Too Good to be True: Three Investors Who Learned It the Hard Way

Too Good to be True: Three Investors Who Learned It the Hard Way

It’s not our goal to make empty promises, neither do we claim to be the best. Some might even consider us a bit old-fashioned.

Our strength and value lie in the thorough research done on the stocks we decide to invest in. Each decision is backed by thoughtful review and careful consideration. As a result, we’re confident our risk level is much lower than most risk profiles the larger banks claim. Our assets are liquid, and exchange-traded. It’s not our practice to leverage, nor to employ ‘trendy’ financial derivatives. We also don’t mind moving into cash sometimes.

You may have met investors who enjoy declaring their ability to spot a good deal. The lucky ones who ‘discovered’ a new way to invest, or found the holy grail of investing.

“I found a way to arbitrage the market. It’s a sure win.”

“The business is backed by the government and I know the industry. There is no way it can fail.”

“The founder and I are friends. He is giving me a special buy-in into his company in preparation for IPO later in the year.”

Sound familiar? As Warren Buffet once said, “Only when the tide goes out do you discover who’s been swimming naked.” As it seems, the tide is going out.
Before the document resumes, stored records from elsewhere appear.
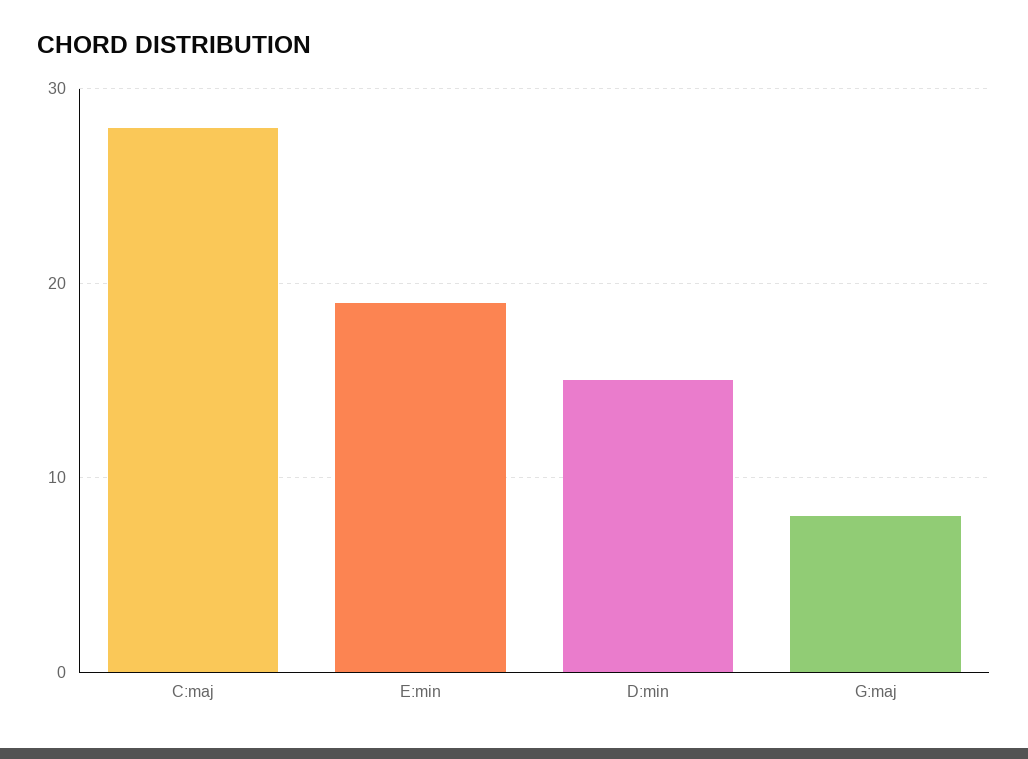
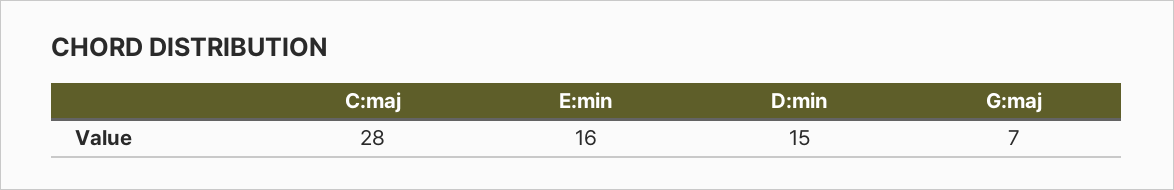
  {
    "C:maj": 28,
-   "E:min": 19,
+   "E:min": 16,
    "D:min": 15,
-   "G:maj": 8
+   "G:maj": 7
  }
John’s Story: The hidden risks in foreign exchange

Just last week, ‘John’, a friend of our investor, showed us his portfolio at a private bank. He was informed by his RM that there was a margin call and he needed some advice.

Looking at his latest bank statement, he told us that when he first started his account a few years ago, he was recommended to buy a Universal Life Insurance. The sum assured is USD 10 million and his premium was approximately USD 3.5 million. However, he only needed to pay USD 1 million in cash.

The bank will lend him the balance to pay for his premium so that he can free up his other cash for investments. He thought it was a great deal: USD 1 million for coverage worth USD 10 million!

Hence, he was able to borrow from the bank USD 2.5 million, as he was further recommended to buy a portfolio of bonds and mutual funds.

Along the way, as USD interest rates rose, John’s borrowing interest rate went above 3%. Naturally, he was displeased with the higher interest rate. Seizing an opportunity, his RM recommended him to convert his USD loan to CHF (Swiss Francs) and JPY (Japanese Yen) loans where the interest rates are around just 1%.

Here’s the catch many don’t realise. If you switch from a USD loan into a CHF or JPY one, you are exposed to foreign exchange rate risks. Further to that, his RM introduced him to FX derivatives, so that not only can John hedge his exposure, he has the potential to make more gains.

Admittedly, John became a FX addict, happy to make some small gains at first and thinking that currencies are liquid, low risk with low volatility instruments. After making a few good guesses with his RM, he felt indomitable.

As you probably guessed, in the past two weeks, in March 2020, when the USD strengthened against his web of the countless structured products in his hands, the bank asked for more cash. Now, he is at a loss.

John’s story reminded me of another famous Warren Buffet quote. To paraphrase, that investing is really not the same as Olympic diving, where the more difficult the stunt, the bigger the payoff.

In fact, in investing, the payoffs are just as high if you jump in from the side of the pool and execute it cleanly (metaphorically, of course).

Paul’s Story: Bond index funds in volatile times

Just at the end of last year, we also met another prospect, ‘Paul’, who we were hoping to get to invest into our fund. Paul was a client of an insurance agent friend and was a successful businessman who recently sold off his business for a large sum of money.

Throughout the conversation, Paul kept repeating how risk averse he is and that he only invests if there is a guaranteed return. He is a big believer in bonds, especially those from government-backed companies.

Paul has invested in a famous global income bond fund that has delivered in excess of 10% p.a. for the last two years. Upon further query, we realised that in addition to the half a million he invested into the fund, the bank has loaned him an additional USD 1 million, amounting to a total of USD 1.5 million into that fund. I wonder how his portfolio is doing these days.

Peter’s Story: The almost-IPO

Another story is about our own investor, ‘Peter’, who invested in a Singapore company that was about to IPO in 2011. Peter claimed that because he and the founder used to go to karaoke pubs together, they were like buddies. And because they were buddies, he was offered a part of the company as a sign of friendship.

When the founder roped in an ex-Goldman Sachs guy to prepare for IPO, Peter was sold to part with a large sum of his savings. He was told that once they IPO, his return will range from 5 to 10 times his capital.

The only difference? The IPO never materialised. And Peter never got back a cent of his money.

As these stories attest, the promises – and the related dangers – come in all shapes but there are common elements as well. Which is why it’s always prudent to understand your own risk profile. Besides analysing the risk-reward reality and conducting due diligence before any investment, ask yourself: Can I take the volatility? Can I afford to invest? Finally, do I need to invest?

And remember, if it’s too good to be true, it probably is.